Au lieu de répondre, l'Espagnol appuya mystérieusement un doigt sur ses lèvres.

Le désespoir de M. d'Entragues, au milieu de cette agitation, était un spectacle bien pitoyable. Que penserait la Ligue de la visite chez lui d'un royaliste aussi suspect? Et cela, quand il sortait de dire à Castil que M. d'Auvergne ne venait jamais à Ormesson! Brissac partait, scandalisé sans doute. Castil fronçait le sourcil. Quel désastre!

D'Entragues courut après les deux ligueurs pour leur faire mille protestations de son innocence. Il s'abaissa jusqu'à jurer à l'hidalgo que la visite de M. d'Auvergne était tout à fait imprévue.

—N'importe, dit Brissac, je ne puis me trouver avec lui sans inconvenance. Il vient d'entrer dans le parterre; prenons une contre allée, don José, pour qu'il soit dit que lui et moi nous ne nous sommes pas même salués. Vous êtes témoin, don José.

—Certes! répliqua celui-ci.

Brissac pria d'Entragues d'offrir ses excuses aux dames qui comprendraient cette brusque retraite, et après l'avoir salué en affectant beaucoup de froideur, il le laissa désolé.
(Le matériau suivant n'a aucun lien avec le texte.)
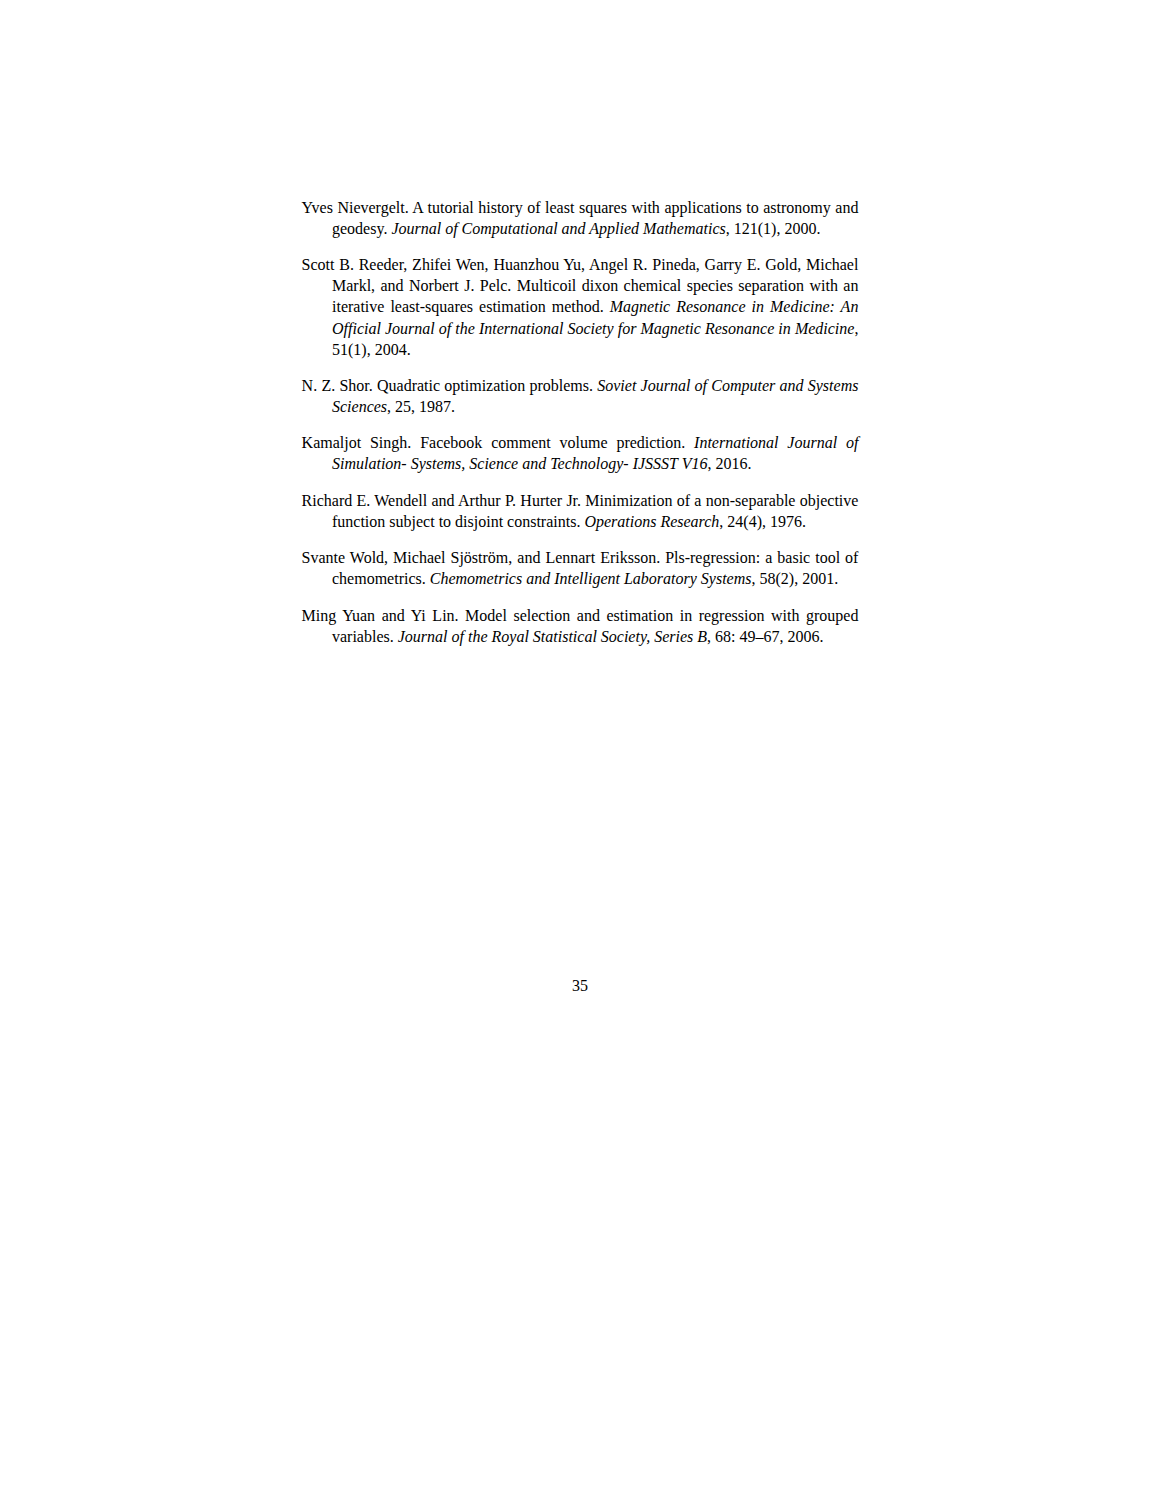Yves Nievergelt. A tutorial history of least squares with applications to astronomy and geodesy. Journal of Computational and Applied Mathematics, 121(1), 2000.
Scott B. Reeder, Zhifei Wen, Huanzhou Yu, Angel R. Pineda, Garry E. Gold, Michael Markl, and Norbert J. Pelc. Multicoil dixon chemical species separation with an iterative least-squares estimation method. Magnetic Resonance in Medicine: An Official Journal of the International Society for Magnetic Resonance in Medicine, 51(1), 2004.
N. Z. Shor. Quadratic optimization problems. Soviet Journal of Computer and Systems Sciences, 25, 1987.
Kamaljot Singh. Facebook comment volume prediction. International Journal of Simulation- Systems, Science and Technology- IJSSST V16, 2016.
Richard E. Wendell and Arthur P. Hurter Jr. Minimization of a non-separable objective function subject to disjoint constraints. Operations Research, 24(4), 1976.
Svante Wold, Michael Sjöström, and Lennart Eriksson. Pls-regression: a basic tool of chemometrics. Chemometrics and Intelligent Laboratory Systems, 58(2), 2001.
Ming Yuan and Yi Lin. Model selection and estimation in regression with grouped variables. Journal of the Royal Statistical Society, Series B, 68: 49–67, 2006.
35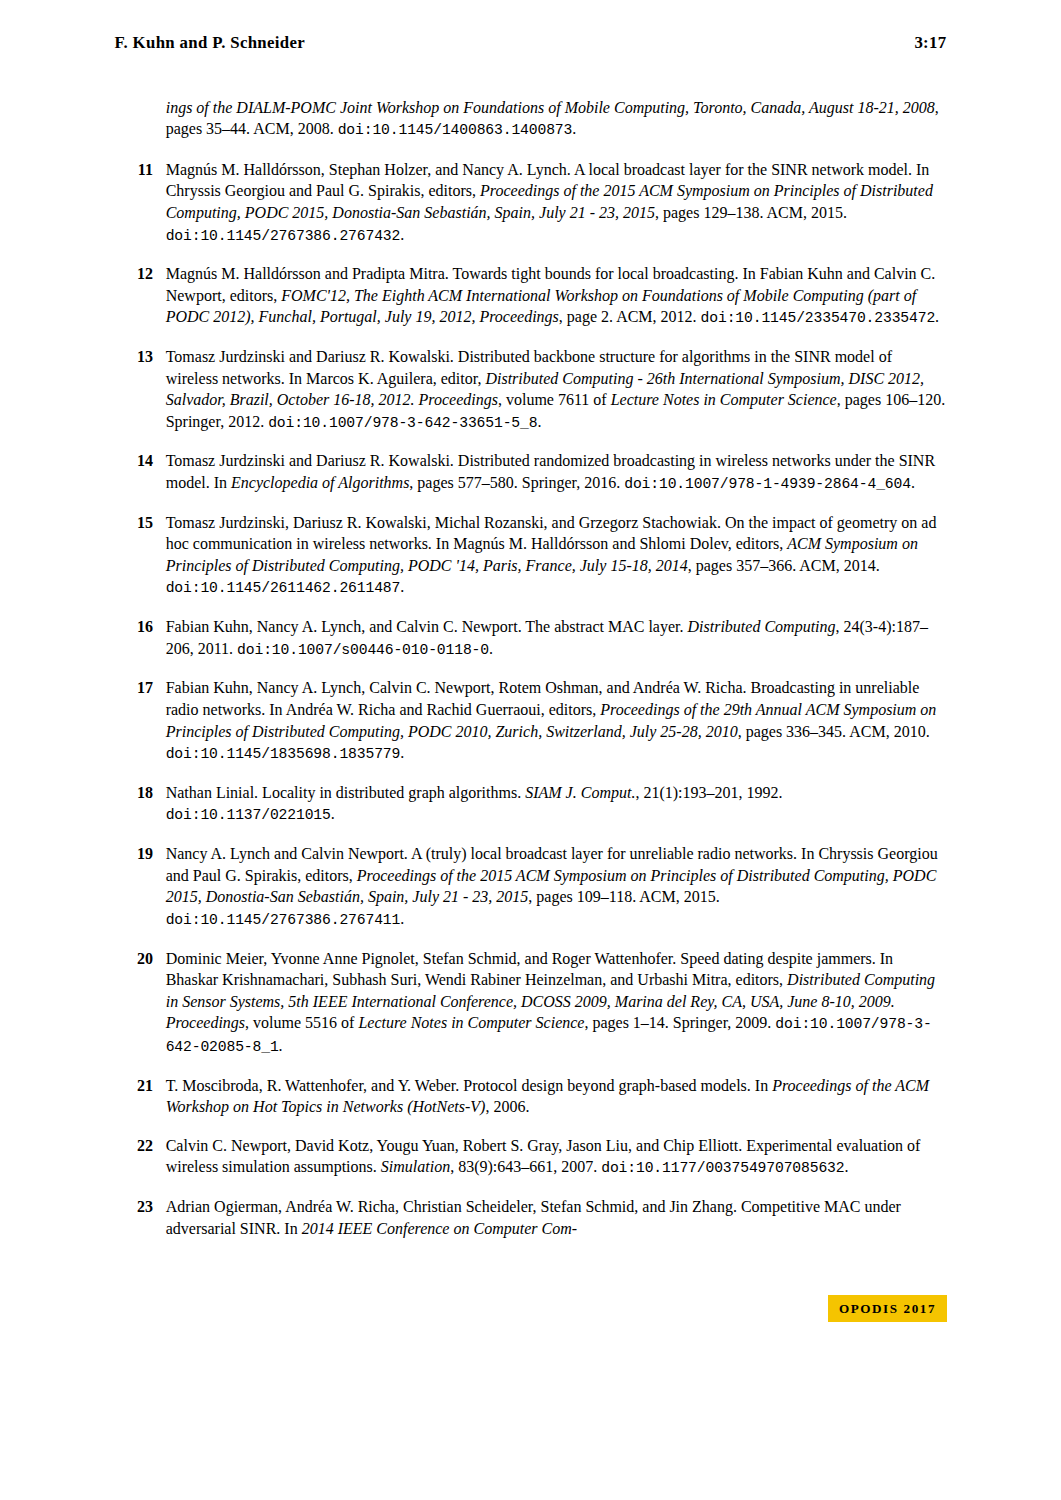F. Kuhn and P. Schneider 3:17
ings of the DIALM-POMC Joint Workshop on Foundations of Mobile Computing, Toronto, Canada, August 18-21, 2008, pages 35–44. ACM, 2008. doi:10.1145/1400863.1400873.
11 Magnús M. Halldórsson, Stephan Holzer, and Nancy A. Lynch. A local broadcast layer for the SINR network model. In Chryssis Georgiou and Paul G. Spirakis, editors, Proceedings of the 2015 ACM Symposium on Principles of Distributed Computing, PODC 2015, Donostia-San Sebastián, Spain, July 21 - 23, 2015, pages 129–138. ACM, 2015. doi:10.1145/2767386.2767432.
12 Magnús M. Halldórsson and Pradipta Mitra. Towards tight bounds for local broadcasting. In Fabian Kuhn and Calvin C. Newport, editors, FOMC'12, The Eighth ACM International Workshop on Foundations of Mobile Computing (part of PODC 2012), Funchal, Portugal, July 19, 2012, Proceedings, page 2. ACM, 2012. doi:10.1145/2335470.2335472.
13 Tomasz Jurdzinski and Dariusz R. Kowalski. Distributed backbone structure for algorithms in the SINR model of wireless networks. In Marcos K. Aguilera, editor, Distributed Computing - 26th International Symposium, DISC 2012, Salvador, Brazil, October 16-18, 2012. Proceedings, volume 7611 of Lecture Notes in Computer Science, pages 106–120. Springer, 2012. doi:10.1007/978-3-642-33651-5_8.
14 Tomasz Jurdzinski and Dariusz R. Kowalski. Distributed randomized broadcasting in wireless networks under the SINR model. In Encyclopedia of Algorithms, pages 577–580. Springer, 2016. doi:10.1007/978-1-4939-2864-4_604.
15 Tomasz Jurdzinski, Dariusz R. Kowalski, Michal Rozanski, and Grzegorz Stachowiak. On the impact of geometry on ad hoc communication in wireless networks. In Magnús M. Halldórsson and Shlomi Dolev, editors, ACM Symposium on Principles of Distributed Computing, PODC '14, Paris, France, July 15-18, 2014, pages 357–366. ACM, 2014. doi:10.1145/2611462.2611487.
16 Fabian Kuhn, Nancy A. Lynch, and Calvin C. Newport. The abstract MAC layer. Distributed Computing, 24(3-4):187–206, 2011. doi:10.1007/s00446-010-0118-0.
17 Fabian Kuhn, Nancy A. Lynch, Calvin C. Newport, Rotem Oshman, and Andréa W. Richa. Broadcasting in unreliable radio networks. In Andréa W. Richa and Rachid Guerraoui, editors, Proceedings of the 29th Annual ACM Symposium on Principles of Distributed Computing, PODC 2010, Zurich, Switzerland, July 25-28, 2010, pages 336–345. ACM, 2010. doi:10.1145/1835698.1835779.
18 Nathan Linial. Locality in distributed graph algorithms. SIAM J. Comput., 21(1):193–201, 1992. doi:10.1137/0221015.
19 Nancy A. Lynch and Calvin Newport. A (truly) local broadcast layer for unreliable radio networks. In Chryssis Georgiou and Paul G. Spirakis, editors, Proceedings of the 2015 ACM Symposium on Principles of Distributed Computing, PODC 2015, Donostia-San Sebastián, Spain, July 21 - 23, 2015, pages 109–118. ACM, 2015. doi:10.1145/2767386.2767411.
20 Dominic Meier, Yvonne Anne Pignolet, Stefan Schmid, and Roger Wattenhofer. Speed dating despite jammers. In Bhaskar Krishnamachari, Subhash Suri, Wendi Rabiner Heinzelman, and Urbashi Mitra, editors, Distributed Computing in Sensor Systems, 5th IEEE International Conference, DCOSS 2009, Marina del Rey, CA, USA, June 8-10, 2009. Proceedings, volume 5516 of Lecture Notes in Computer Science, pages 1–14. Springer, 2009. doi:10.1007/978-3-642-02085-8_1.
21 T. Moscibroda, R. Wattenhofer, and Y. Weber. Protocol design beyond graph-based models. In Proceedings of the ACM Workshop on Hot Topics in Networks (HotNets-V), 2006.
22 Calvin C. Newport, David Kotz, Yougu Yuan, Robert S. Gray, Jason Liu, and Chip Elliott. Experimental evaluation of wireless simulation assumptions. Simulation, 83(9):643–661, 2007. doi:10.1177/0037549707085632.
23 Adrian Ogierman, Andréa W. Richa, Christian Scheideler, Stefan Schmid, and Jin Zhang. Competitive MAC under adversarial SINR. In 2014 IEEE Conference on Computer Com-
OPODIS 2017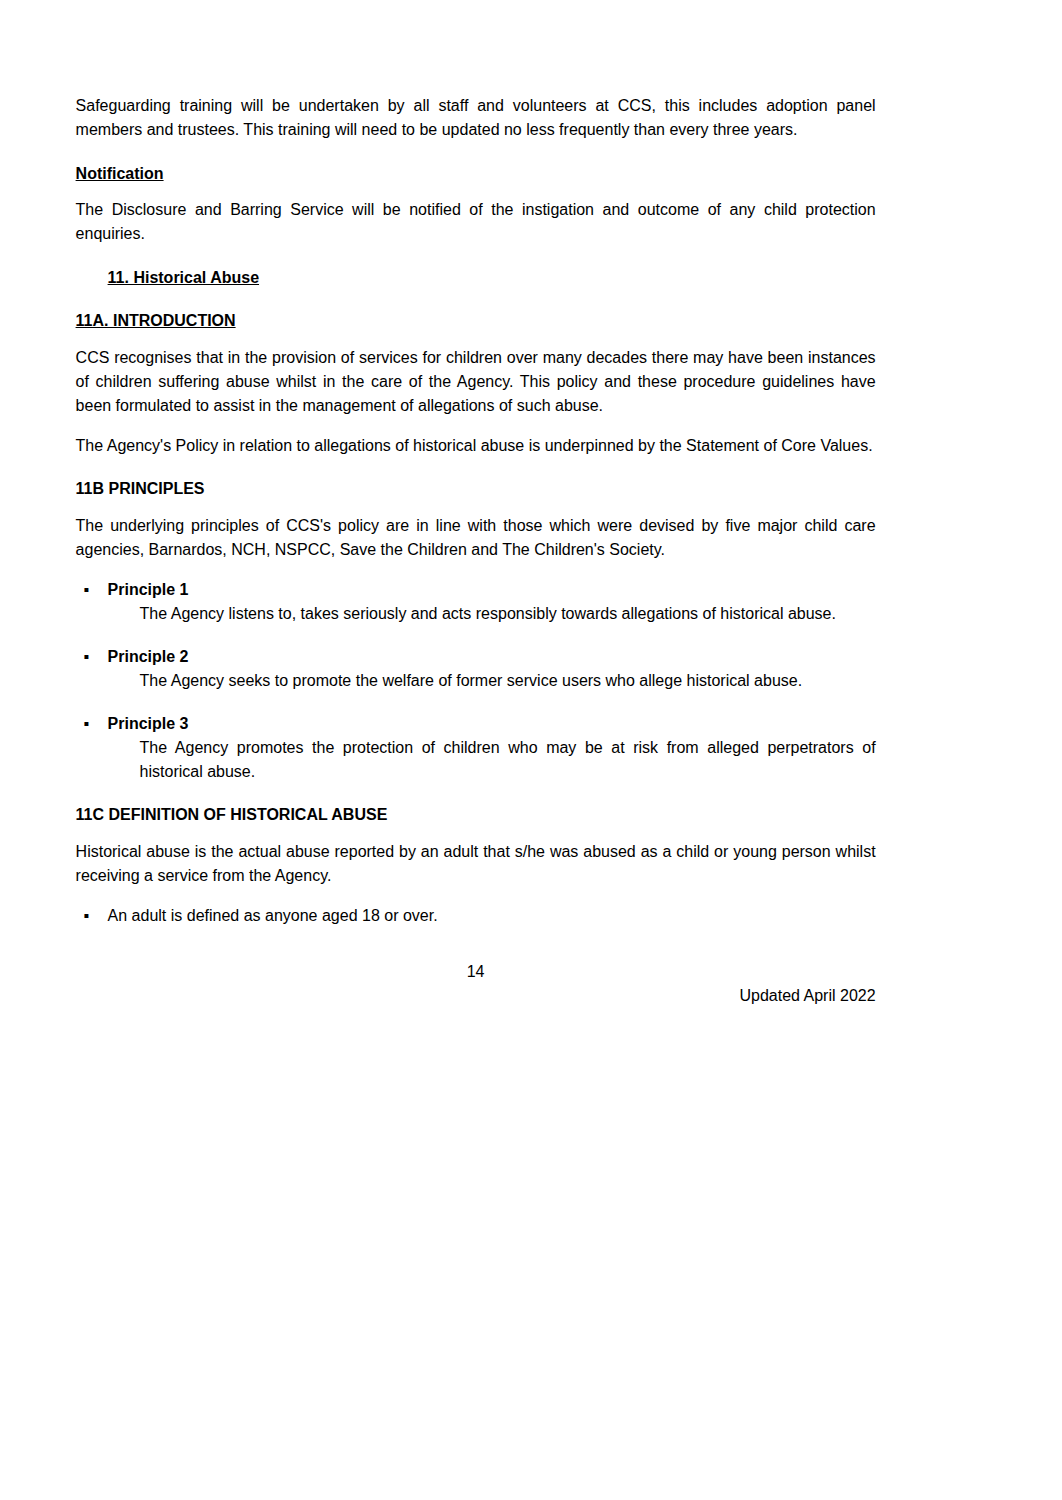Safeguarding training will be undertaken by all staff and volunteers at CCS, this includes adoption panel members and trustees. This training will need to be updated no less frequently than every three years.
Notification
The Disclosure and Barring Service will be notified of the instigation and outcome of any child protection enquiries.
11. Historical Abuse
11A. INTRODUCTION
CCS recognises that in the provision of services for children over many decades there may have been instances of children suffering abuse whilst in the care of the Agency. This policy and these procedure guidelines have been formulated to assist in the management of allegations of such abuse.
The Agency's Policy in relation to allegations of historical abuse is underpinned by the Statement of Core Values.
11B PRINCIPLES
The underlying principles of CCS's policy are in line with those which were devised by five major child care agencies, Barnardos, NCH, NSPCC, Save the Children and The Children's Society.
Principle 1
The Agency listens to, takes seriously and acts responsibly towards allegations of historical abuse.
Principle 2
The Agency seeks to promote the welfare of former service users who allege historical abuse.
Principle 3
The Agency promotes the protection of children who may be at risk from alleged perpetrators of historical abuse.
11C DEFINITION OF HISTORICAL ABUSE
Historical abuse is the actual abuse reported by an adult that s/he was abused as a child or young person whilst receiving a service from the Agency.
An adult is defined as anyone aged 18 or over.
14
Updated April 2022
Castil alors dit à Brissac qui l'entraînait:

—Nous ne sommes pas dupes de cet imprévu, n'est-ce pas, et tandis que vous protesterez par votre départ, je resterai, moi, pour qu'on ne nous joue pas.

—Quoi! vous me laissez seul, dit Brissac avec les plus affectueux serrements de main; mais c'est vous qui allez vous compromettre. Par grâce, venez.

—Moi, je ne risque rien, dit l'hidalgo, plus que jamais persuadé qu'il allait découvrir toute une conspiration royaliste.